Our profiler consists of two main components:

  • zymtrace profiler: The host agent that manages our BPF unwinders and implements CPU profiling. It's the zymtrace distribution of the OTel eBPF agent.
  • zymtrace cuda profiler: This is the GPU profiler. A library loaded into your CUDA workload via the CUDA_INJECTION64_PATH environment variable.
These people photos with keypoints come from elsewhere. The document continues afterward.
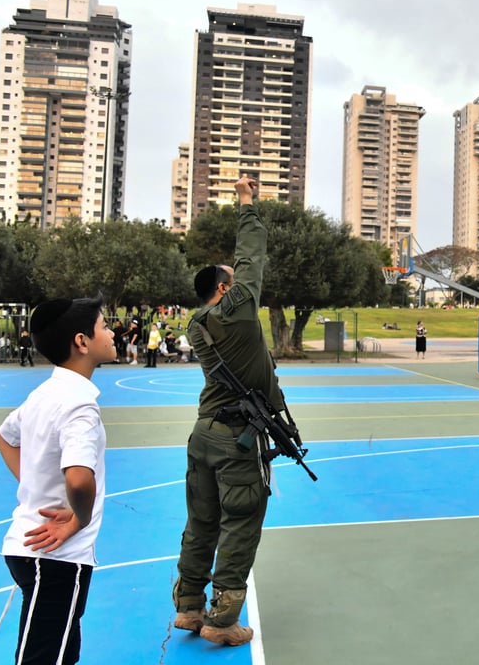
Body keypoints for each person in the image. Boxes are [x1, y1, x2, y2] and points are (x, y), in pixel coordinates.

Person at [173, 175, 286, 646]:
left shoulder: (197, 323)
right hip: (235, 438)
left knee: (201, 522)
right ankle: (221, 621)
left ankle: (188, 607)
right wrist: (246, 203)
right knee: (239, 524)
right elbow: (252, 255)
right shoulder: (235, 311)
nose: (241, 285)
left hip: (203, 433)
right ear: (223, 288)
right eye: (233, 282)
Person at [0, 296, 117, 665]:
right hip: (56, 556)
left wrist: (29, 479)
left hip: (30, 548)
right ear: (82, 342)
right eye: (104, 326)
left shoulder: (44, 393)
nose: (112, 333)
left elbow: (5, 436)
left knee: (63, 649)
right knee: (44, 656)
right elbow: (79, 481)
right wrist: (78, 518)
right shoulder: (79, 406)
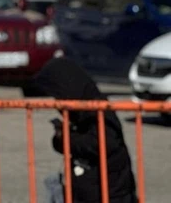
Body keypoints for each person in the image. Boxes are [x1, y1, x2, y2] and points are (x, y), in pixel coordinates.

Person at [31, 58, 137, 203]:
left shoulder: (98, 111)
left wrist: (68, 137)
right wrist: (61, 136)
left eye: (59, 97)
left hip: (110, 194)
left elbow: (101, 143)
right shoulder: (79, 112)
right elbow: (67, 145)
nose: (58, 103)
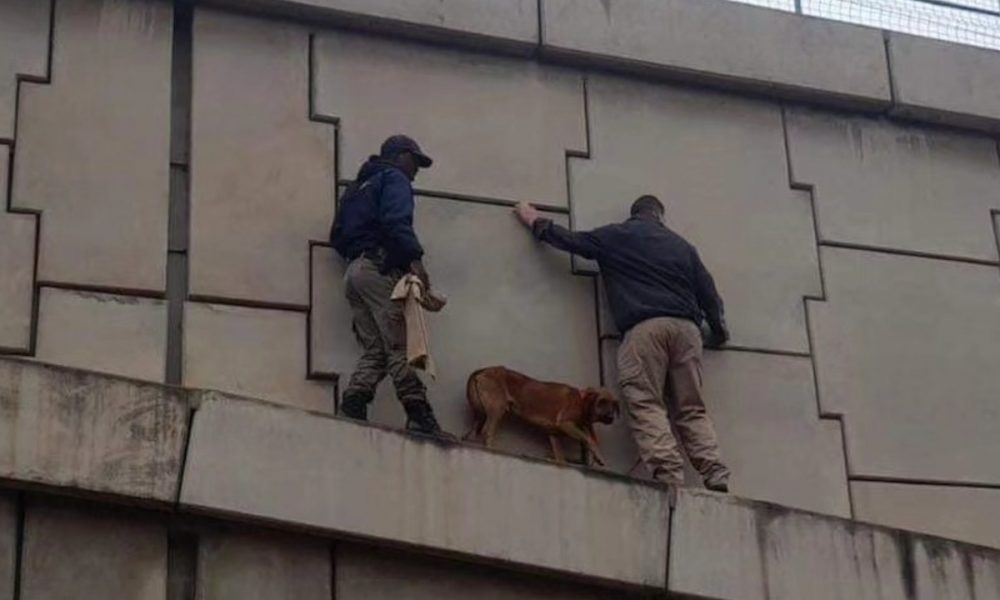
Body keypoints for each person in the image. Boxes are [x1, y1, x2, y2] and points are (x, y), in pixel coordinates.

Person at [514, 195, 730, 491]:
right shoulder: (682, 246)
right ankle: (715, 473)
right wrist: (718, 332)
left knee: (646, 402)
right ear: (660, 217)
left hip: (644, 328)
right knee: (691, 407)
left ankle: (669, 475)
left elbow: (570, 241)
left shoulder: (616, 235)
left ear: (634, 215)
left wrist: (534, 219)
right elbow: (710, 295)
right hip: (688, 330)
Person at [331, 134, 450, 438]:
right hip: (379, 269)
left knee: (377, 349)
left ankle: (352, 407)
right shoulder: (394, 179)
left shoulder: (356, 188)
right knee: (400, 346)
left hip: (354, 273)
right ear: (399, 157)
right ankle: (419, 417)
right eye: (415, 160)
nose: (416, 169)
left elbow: (336, 235)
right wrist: (415, 263)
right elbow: (397, 222)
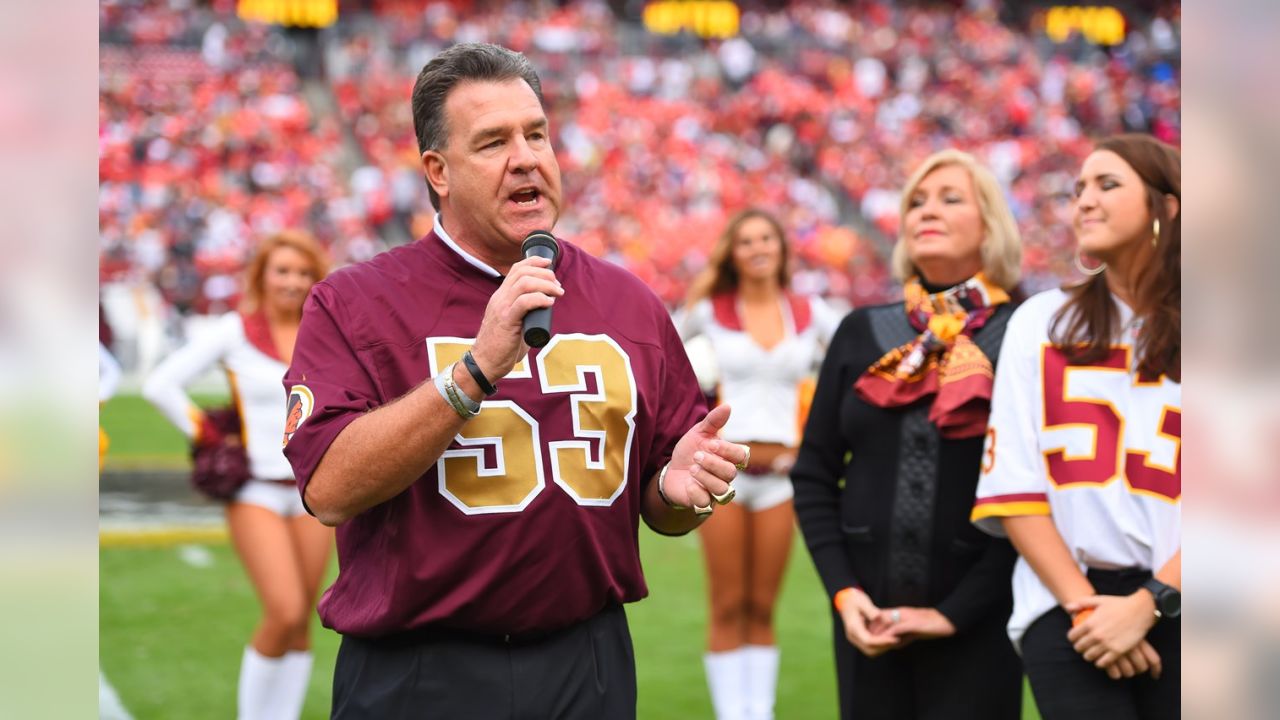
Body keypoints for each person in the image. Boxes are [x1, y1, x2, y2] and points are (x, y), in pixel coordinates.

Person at [279, 42, 748, 719]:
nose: (526, 157)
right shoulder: (355, 302)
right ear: (438, 171)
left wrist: (679, 493)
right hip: (418, 671)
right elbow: (328, 490)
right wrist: (474, 371)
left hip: (587, 661)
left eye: (536, 134)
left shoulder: (629, 302)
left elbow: (661, 497)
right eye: (493, 141)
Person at [791, 149, 1025, 720]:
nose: (927, 210)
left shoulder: (1025, 332)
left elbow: (1035, 495)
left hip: (984, 622)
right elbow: (815, 474)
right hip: (866, 622)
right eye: (916, 201)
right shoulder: (861, 331)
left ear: (990, 224)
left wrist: (957, 612)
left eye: (950, 198)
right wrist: (845, 595)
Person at [971, 134, 1181, 719]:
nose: (1084, 201)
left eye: (1107, 184)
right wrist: (1088, 609)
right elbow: (1014, 489)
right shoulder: (1041, 321)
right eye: (1077, 188)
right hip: (1066, 607)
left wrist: (1151, 603)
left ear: (1169, 206)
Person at [143, 230, 333, 720]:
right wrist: (209, 434)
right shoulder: (234, 329)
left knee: (302, 622)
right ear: (262, 277)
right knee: (284, 610)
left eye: (302, 271)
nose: (293, 281)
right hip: (255, 490)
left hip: (317, 491)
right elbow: (159, 385)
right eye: (282, 271)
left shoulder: (326, 328)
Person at [675, 208, 840, 720]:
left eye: (767, 237)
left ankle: (758, 712)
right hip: (723, 472)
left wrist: (814, 444)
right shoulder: (708, 311)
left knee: (763, 606)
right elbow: (663, 365)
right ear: (734, 252)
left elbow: (852, 368)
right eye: (746, 240)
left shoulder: (812, 312)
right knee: (727, 602)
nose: (758, 247)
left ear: (783, 248)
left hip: (780, 479)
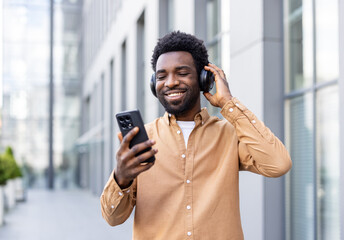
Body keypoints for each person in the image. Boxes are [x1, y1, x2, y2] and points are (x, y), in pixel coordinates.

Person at [100, 31, 292, 240]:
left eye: (182, 73)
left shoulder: (229, 134)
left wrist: (228, 104)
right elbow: (113, 218)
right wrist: (122, 177)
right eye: (162, 76)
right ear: (154, 84)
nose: (171, 82)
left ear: (203, 79)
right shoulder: (142, 139)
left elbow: (278, 164)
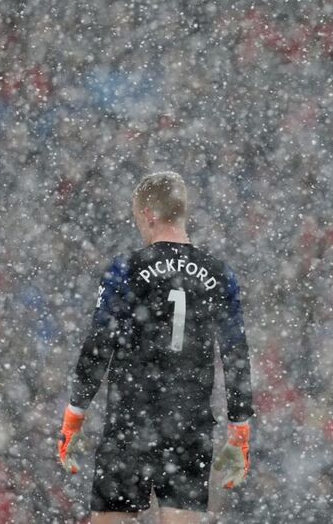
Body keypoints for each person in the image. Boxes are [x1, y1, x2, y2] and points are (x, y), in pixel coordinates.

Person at [57, 171, 255, 524]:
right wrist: (239, 430)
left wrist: (75, 413)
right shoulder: (219, 274)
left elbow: (99, 343)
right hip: (189, 424)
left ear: (148, 213)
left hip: (131, 419)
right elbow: (236, 353)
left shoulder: (127, 269)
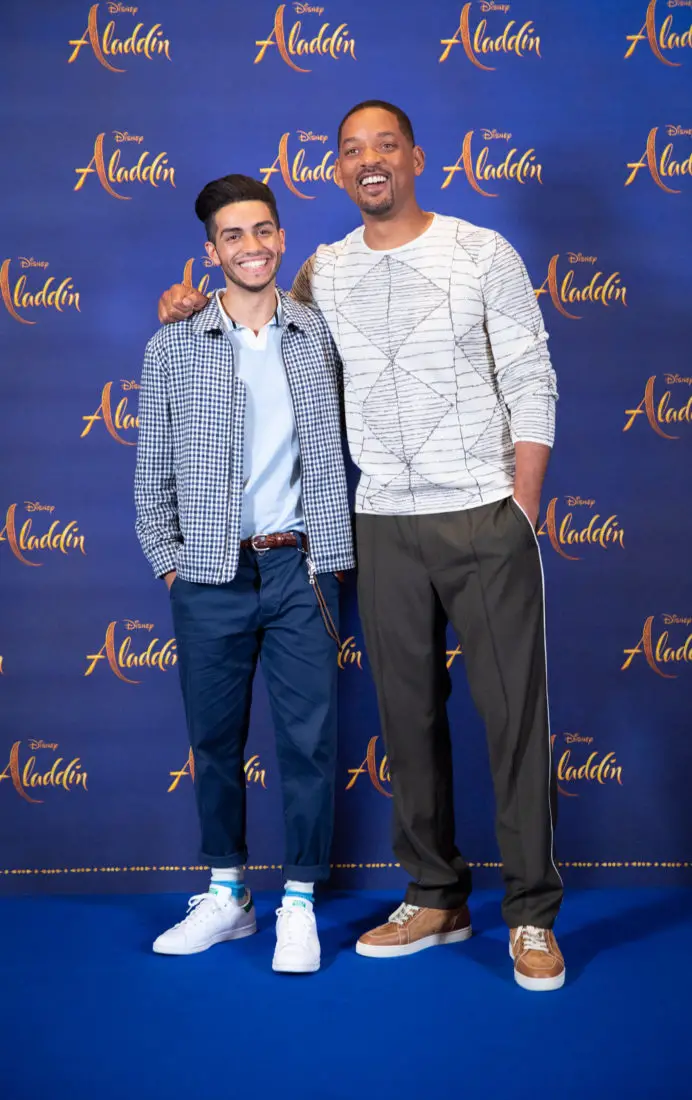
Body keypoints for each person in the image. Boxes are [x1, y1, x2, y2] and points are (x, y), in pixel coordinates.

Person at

The zymtrace profiler ships with the CUDA profiler, so you only need to enable GPU profiling during installation. Refer to install zymtrace profiler

Resource requirements​

Our agents are designed to run with minimal overhead. Here are the resource impacts for each component:

zymtrace profiler​

Resourcezymtrace profiler
CPU UsageMaximum 1% overhead in testing, typically much lower
Host MemoryUp to 256MB, with Java workloads using slightly more
Storage~8 bytes/event, ~13.8 MB/day/core (at 20 Hz sampling)

zymtrace cuda profiler​

On lightly loaded systems or small-to-medium workloads, the impact is usually negligible. For high-throughput or multi-GPU systems, this overhead may be more noticeable and should be factored into performance planning.

Resourcezymtrace cuda profiler
CPU UsageOne thread (up to ~1 logical core); ~25 µs per GPU kernel launch (e.g. 0.25 cores for 10k kernels/sec)
Host Memory~314 MB (hard limit for profiler heap)
GPU Memory—
Storage~17.4 bytes/event, ~105.6 MB/day (at ~70 events/second)

Illustrative Example​

Consider a high-throughput system launching 10,000 GPU kernels per second:

  • At ~25 µs overhead per kernel, the GPU profiler introduces approximately 250 ms of extra CPU time per second, or ~0.25 additional CPU cores
  • This is in addition to the one dedicated thread the profiler always uses
  • CUPTI may add some host memeory overhead, though this is dependent on workload type.